[INSTRUCTIONS FOR THE TASK]
For every line in the records that has the word "trời", make a copy.

** DATA EXTRACTS follows **

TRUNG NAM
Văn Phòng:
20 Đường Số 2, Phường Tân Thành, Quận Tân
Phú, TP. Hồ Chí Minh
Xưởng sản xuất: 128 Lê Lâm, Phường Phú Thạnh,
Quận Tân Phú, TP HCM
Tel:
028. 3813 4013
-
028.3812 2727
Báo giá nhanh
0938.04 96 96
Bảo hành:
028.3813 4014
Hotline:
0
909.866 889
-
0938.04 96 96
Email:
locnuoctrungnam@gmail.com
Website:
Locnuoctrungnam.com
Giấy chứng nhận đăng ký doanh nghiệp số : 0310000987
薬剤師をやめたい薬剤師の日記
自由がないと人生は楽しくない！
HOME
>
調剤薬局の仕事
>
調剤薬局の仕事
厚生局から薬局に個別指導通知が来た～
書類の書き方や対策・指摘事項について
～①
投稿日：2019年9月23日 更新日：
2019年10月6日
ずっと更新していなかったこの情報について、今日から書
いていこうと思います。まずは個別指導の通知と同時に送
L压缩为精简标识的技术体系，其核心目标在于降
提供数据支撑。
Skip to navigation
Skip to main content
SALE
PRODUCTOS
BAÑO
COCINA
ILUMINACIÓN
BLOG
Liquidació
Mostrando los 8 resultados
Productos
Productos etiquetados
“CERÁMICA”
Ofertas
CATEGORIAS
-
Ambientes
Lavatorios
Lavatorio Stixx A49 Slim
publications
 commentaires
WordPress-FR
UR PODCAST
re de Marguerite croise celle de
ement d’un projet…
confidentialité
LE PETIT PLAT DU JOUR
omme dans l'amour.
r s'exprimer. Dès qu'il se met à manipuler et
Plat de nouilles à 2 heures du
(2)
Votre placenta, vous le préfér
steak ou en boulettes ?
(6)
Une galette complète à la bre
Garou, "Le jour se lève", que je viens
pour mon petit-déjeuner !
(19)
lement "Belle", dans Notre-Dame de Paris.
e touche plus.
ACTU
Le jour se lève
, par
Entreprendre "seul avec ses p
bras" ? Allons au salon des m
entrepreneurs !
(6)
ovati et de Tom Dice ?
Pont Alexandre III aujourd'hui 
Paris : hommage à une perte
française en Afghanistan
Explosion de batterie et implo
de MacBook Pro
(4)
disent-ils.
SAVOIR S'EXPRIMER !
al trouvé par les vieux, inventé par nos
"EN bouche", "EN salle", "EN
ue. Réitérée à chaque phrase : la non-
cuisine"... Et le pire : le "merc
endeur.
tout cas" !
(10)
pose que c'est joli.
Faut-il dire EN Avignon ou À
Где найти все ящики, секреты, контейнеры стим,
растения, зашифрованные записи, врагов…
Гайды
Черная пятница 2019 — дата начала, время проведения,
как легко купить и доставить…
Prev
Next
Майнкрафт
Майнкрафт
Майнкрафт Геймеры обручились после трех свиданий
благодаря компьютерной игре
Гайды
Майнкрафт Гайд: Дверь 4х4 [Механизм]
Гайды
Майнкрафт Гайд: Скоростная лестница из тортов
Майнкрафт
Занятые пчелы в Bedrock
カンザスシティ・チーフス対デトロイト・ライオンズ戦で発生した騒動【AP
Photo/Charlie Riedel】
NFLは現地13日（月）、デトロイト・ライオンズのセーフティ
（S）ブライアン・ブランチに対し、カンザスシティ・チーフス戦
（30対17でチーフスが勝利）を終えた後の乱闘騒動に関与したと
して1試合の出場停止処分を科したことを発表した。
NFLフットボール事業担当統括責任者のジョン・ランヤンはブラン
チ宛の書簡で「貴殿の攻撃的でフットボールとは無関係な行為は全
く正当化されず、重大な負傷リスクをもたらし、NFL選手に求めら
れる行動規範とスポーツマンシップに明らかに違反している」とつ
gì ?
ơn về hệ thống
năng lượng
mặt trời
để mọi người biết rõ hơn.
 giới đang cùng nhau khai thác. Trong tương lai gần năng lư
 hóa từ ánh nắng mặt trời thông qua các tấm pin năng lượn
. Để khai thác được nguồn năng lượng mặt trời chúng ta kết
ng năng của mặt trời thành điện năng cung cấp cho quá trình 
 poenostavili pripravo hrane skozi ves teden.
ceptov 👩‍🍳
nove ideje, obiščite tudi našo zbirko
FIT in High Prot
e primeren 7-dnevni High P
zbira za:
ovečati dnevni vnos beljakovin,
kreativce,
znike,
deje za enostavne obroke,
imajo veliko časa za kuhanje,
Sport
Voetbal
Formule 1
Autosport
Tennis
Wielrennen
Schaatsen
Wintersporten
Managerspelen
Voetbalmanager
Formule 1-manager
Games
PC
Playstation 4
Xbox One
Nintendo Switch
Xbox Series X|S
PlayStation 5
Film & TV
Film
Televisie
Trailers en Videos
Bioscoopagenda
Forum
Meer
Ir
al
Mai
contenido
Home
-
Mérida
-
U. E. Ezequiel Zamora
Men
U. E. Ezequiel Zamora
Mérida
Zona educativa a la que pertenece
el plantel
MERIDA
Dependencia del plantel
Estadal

** End of DATA EXTRACTS **

[OUTPUT]
mặt trời
 hóa từ ánh nắng mặt trời thông qua các tấm pin năng lượn
. Để khai thác được nguồn năng lượng mặt trời chúng ta kết
ng năng của mặt trời thành điện năng cung cấp cho quá trình 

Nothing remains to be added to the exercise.